Die 13 vom Helferteam letzten Samstag unter Einbeziehung von 4 Asylbewerbern aus Afghanistan, dem Irak und Erithrea aufgestellten Blechbilder stehen unter dem Thema "Im Gnadenlicht". Unter diesem Thema wird auch die mit Kerzen und Schwedenfeuern (erstellt von Max Kagermeier, Dörfl) erleuchtete Andacht stehen, die von Pater Josef und Pfarrer Micha Boerschmann geleitet wird.



Die Andacht wird am Mittwoch, den 30.November, um 16 Uhr vor der Münchshöfener Kapelle sein, zu der alle Dorfbewohner, Gäste und Freunde von Münchshöfen eingeladen sind.

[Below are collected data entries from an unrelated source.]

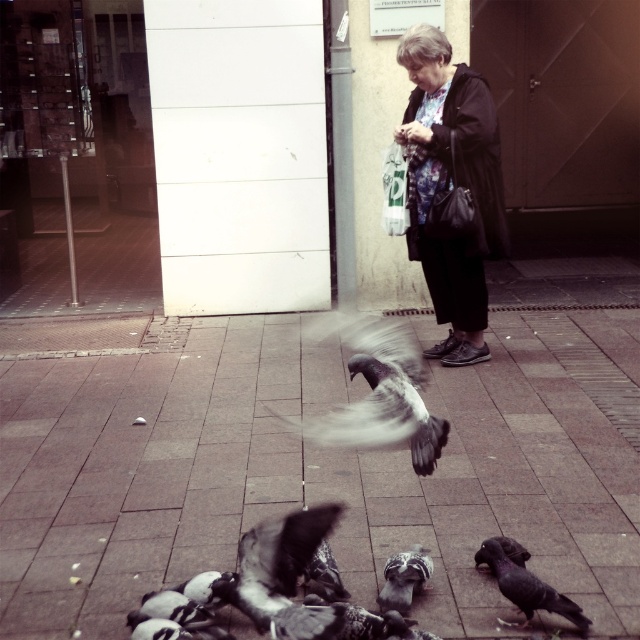
Is black feathered pigeon at lower right in front of gray feathered pigeon at lower center?

Yes, black feathered pigeon at lower right is closer to the viewer.

Does black feathered pigeon at lower right appear on the left side of gray feathered pigeon at lower center?

No, black feathered pigeon at lower right is not to the left of gray feathered pigeon at lower center.

Does point (557, 609) lie in front of point (384, 595)?

Yes, it is.

This screenshot has width=640, height=640. In order to click on black feathered pigeon at lower right in this screenshot , I will do `click(525, 588)`.

Does point (566, 392) come behind point (428, 214)?

No, (566, 392) is closer to viewer.

Find the location of a particular element. brick pavement at center is located at coordinates (147, 465).

Can you confirm if gray feathered bird at center is smaller than gray feathered pigeon at lower center?

Incorrect, gray feathered bird at center is not smaller in size than gray feathered pigeon at lower center.

Can you confirm if gray feathered bird at center is positioned below gray feathered pigeon at lower center?

Actually, gray feathered bird at center is above gray feathered pigeon at lower center.

Identify the location of gray feathered bird at center. The width and height of the screenshot is (640, 640). (381, 396).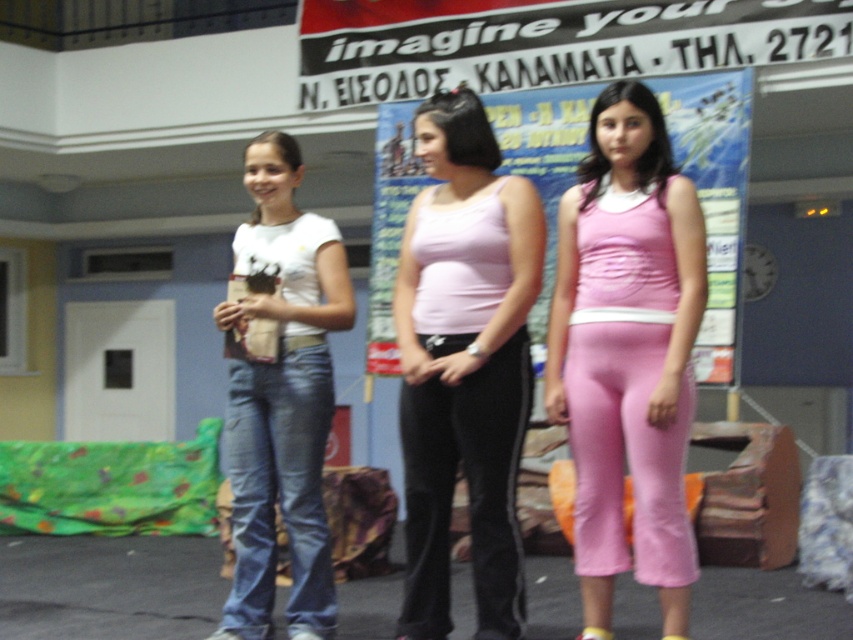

Dorothea Stuffer erklärt: "Bei dem Blechbild 'Und der Brotkorb wird nie leer' habe ich im Grunde auch etwas aus dem Leben von Otto Probst, dem Vorsitzenden der Marianischen Männerkongregation, dargestellt. Auf seinem Grundstück steht diese aus mehreren Objekten stehende         Bildergeschichte. Die anderen 12 Blechbilder  befinden sich oberhalb, auf dem Grundstück vom Wurzelsepp. Herr Probst hat als Junge Schafe gehütet und hat bis vor 3 Jahren Kühe gehabt. Ein Bär weist unter anderem auf den Bruder Bernhard, dem Patron der Kapelle, hin. Drei Wölfe nehmen nicht nur Bezug auf den Wolfgangsweg, sondern auch auf etliche Familien mit Namen Wolf, die in Münchshöfen wohnen. Und Jesus, Maria und der heilige Wolfgang dürfen natürlich beim Gnadenlcht-Thema auf keinen Fall fehlen!"
Beim Bild "Und der Brotkorb wird nie leer" klingt Historisches aus Münchshöfen an.

Hildegard Weiler und Josefa Schmid haben mehrere Orte von Marienerscheinungen besucht.
Diese Figur heißt "Aus der Barmherzigkeit leben" und steht vor der Kapelle.


Hildegard Weiler, 1.Vorsitzende des Vereins Pilgerweg St.Wolfgang, freut sich ganz besonders über dieses Kunst- und Glaubensereignis vor Ort: "Im Jubiläumsjahr 2017 werden 500 Jahre Martin Luther gefeiert, und es ist auch das 100-jährige Jubiläum der Patrona Bavariae und 100 Jahre Erscheinung von Fatima. Der Wolfgangsweg und dieses Projekt in Münchshöfen wollen etwas vermitteln vom gnadenreichen Eingreifen Jesu und Mariens auf das Geschehen dieser Erde. Eine hoffnungsreiche frohe Botschaft, die auch durch den heiligen Wolfgang Zeit seines Lebens und Wirkens in einer von Unruhen geschüttelten Zeit unter den Menschen ihr Licht aufleuchten ließ und heute noch lässt."

Die Figur des Barmherzigen Jesus mit den Lichtstrahlen nach dem Vorbild des von Sr.Faustyna Kovalska in Auftrag gegebenen Gnadenbildes steht bis Lichtmess vor der Münchshöfener Kapelle.



Namen des Helferteams: Friedel Dreischmeier, Elke Weber, Chintha Angele, Bernd Kobinger, Xaver Hagengruber, Lars Andersen, Weldu aus Erithrea, Nihad und Aiman aus dem Irak, Achmad aus Afghanistan, Max Kagermeier.